Data shown:
■ ■ ■
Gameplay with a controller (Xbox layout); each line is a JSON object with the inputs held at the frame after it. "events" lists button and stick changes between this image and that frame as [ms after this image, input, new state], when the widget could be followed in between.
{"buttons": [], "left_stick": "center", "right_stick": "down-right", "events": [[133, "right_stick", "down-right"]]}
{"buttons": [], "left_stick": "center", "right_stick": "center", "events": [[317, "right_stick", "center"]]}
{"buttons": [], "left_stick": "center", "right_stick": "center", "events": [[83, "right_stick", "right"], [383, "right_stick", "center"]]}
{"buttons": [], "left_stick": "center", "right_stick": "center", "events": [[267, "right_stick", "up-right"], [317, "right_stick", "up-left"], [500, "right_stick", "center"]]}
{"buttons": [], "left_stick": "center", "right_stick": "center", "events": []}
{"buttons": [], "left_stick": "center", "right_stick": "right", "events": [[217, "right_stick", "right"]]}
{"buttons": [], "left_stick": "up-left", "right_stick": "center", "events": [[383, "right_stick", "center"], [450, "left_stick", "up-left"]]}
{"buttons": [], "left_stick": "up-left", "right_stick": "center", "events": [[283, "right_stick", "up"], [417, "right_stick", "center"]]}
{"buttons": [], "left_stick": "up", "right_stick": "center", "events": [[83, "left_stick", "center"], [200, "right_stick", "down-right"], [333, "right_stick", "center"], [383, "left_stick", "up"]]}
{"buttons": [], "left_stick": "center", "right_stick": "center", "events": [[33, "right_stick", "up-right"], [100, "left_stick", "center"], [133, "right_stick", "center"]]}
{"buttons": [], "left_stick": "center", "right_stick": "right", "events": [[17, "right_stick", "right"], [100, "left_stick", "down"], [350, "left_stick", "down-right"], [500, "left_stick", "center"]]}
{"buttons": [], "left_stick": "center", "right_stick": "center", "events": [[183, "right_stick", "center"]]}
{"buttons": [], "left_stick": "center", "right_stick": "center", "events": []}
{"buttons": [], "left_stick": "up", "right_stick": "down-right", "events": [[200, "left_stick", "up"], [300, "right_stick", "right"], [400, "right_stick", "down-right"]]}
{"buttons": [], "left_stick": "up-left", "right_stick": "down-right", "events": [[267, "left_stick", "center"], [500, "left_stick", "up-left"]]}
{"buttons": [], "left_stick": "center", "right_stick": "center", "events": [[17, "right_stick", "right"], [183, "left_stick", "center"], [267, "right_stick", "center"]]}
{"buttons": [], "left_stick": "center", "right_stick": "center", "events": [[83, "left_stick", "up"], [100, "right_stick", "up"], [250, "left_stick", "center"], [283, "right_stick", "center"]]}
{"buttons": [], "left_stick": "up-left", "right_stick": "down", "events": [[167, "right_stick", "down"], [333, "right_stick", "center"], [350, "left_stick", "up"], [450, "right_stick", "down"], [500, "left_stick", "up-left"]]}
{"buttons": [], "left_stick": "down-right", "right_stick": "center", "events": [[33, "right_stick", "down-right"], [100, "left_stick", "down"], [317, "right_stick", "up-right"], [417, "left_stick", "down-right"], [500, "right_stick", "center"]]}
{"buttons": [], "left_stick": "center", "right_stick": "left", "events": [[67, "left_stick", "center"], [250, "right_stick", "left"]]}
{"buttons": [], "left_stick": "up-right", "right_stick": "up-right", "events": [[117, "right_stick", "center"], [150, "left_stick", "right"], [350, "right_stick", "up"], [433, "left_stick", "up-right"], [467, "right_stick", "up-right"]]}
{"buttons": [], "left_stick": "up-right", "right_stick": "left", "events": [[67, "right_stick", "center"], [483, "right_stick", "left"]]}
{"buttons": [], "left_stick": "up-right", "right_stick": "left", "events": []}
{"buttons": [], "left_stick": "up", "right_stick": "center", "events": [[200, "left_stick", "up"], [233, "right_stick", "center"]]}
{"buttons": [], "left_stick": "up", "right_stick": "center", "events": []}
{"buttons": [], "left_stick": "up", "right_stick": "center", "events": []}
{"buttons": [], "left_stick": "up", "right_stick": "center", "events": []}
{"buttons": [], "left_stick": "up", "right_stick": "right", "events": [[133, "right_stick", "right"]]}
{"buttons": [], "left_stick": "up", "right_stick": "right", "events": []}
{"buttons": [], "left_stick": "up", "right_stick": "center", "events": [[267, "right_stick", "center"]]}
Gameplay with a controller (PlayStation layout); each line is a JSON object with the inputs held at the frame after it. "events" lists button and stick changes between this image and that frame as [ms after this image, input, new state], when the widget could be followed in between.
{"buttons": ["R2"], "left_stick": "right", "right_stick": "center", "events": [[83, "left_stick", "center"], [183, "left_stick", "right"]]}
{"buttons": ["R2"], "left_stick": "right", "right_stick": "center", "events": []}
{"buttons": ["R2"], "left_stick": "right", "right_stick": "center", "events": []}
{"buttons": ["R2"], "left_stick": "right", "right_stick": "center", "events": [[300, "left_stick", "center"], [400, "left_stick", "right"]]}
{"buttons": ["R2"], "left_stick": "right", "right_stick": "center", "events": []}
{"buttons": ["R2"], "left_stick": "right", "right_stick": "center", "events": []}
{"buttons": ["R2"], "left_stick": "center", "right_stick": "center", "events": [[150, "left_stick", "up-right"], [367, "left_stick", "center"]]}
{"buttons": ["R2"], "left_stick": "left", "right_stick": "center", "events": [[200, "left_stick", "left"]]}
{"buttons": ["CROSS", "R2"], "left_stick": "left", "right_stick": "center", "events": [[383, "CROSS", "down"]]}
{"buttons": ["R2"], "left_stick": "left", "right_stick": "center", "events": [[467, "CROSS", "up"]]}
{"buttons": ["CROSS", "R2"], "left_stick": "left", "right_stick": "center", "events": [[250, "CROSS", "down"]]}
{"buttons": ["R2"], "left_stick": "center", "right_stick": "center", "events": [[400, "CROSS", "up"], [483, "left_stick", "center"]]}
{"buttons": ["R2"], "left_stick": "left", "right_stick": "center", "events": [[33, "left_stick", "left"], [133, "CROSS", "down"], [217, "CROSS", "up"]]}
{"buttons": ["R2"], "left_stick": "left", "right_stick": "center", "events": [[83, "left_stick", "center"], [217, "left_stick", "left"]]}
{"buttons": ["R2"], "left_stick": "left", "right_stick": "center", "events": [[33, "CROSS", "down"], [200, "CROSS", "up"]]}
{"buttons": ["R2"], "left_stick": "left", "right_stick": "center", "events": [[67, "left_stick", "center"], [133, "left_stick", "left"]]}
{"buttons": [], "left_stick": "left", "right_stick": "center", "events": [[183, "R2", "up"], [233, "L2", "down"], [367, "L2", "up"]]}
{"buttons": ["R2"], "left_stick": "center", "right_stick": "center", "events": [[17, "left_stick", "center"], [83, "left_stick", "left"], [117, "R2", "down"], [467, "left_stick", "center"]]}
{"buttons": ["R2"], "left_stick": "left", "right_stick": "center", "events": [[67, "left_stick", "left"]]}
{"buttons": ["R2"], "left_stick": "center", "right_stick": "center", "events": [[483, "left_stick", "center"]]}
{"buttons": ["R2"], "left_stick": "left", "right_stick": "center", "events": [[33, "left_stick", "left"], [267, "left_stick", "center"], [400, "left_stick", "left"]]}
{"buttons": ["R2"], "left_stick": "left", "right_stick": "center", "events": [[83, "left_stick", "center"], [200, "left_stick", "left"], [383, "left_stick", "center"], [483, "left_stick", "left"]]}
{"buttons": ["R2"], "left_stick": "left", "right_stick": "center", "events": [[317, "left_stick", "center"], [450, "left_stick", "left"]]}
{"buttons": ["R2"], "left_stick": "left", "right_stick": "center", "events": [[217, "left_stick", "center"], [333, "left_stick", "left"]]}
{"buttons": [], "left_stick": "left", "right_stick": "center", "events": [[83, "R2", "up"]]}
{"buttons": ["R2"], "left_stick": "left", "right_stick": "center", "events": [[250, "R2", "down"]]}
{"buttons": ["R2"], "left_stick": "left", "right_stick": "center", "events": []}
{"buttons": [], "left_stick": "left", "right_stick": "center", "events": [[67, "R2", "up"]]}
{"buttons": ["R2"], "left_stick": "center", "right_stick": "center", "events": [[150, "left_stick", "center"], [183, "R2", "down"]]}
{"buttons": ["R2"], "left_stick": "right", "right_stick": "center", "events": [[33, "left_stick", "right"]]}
■ ■ ■
Exercise: Whenever the word "lists" shows up in a line of the entries, list that line.

Problem solution:
Gameplay with a controller (Xbox layout); each line is a JSON object with the inputs held at the frame after it. "events" lists button and stick changes between this image and that frame as [ms after this image, input, new state], when the widget could be followed in between.
Gameplay with a controller (PlayStation layout); each line is a JSON object with the inputs held at the frame after it. "events" lists button and stick changes between this image and that frame as [ms after this image, input, new state], when the widget could be followed in between.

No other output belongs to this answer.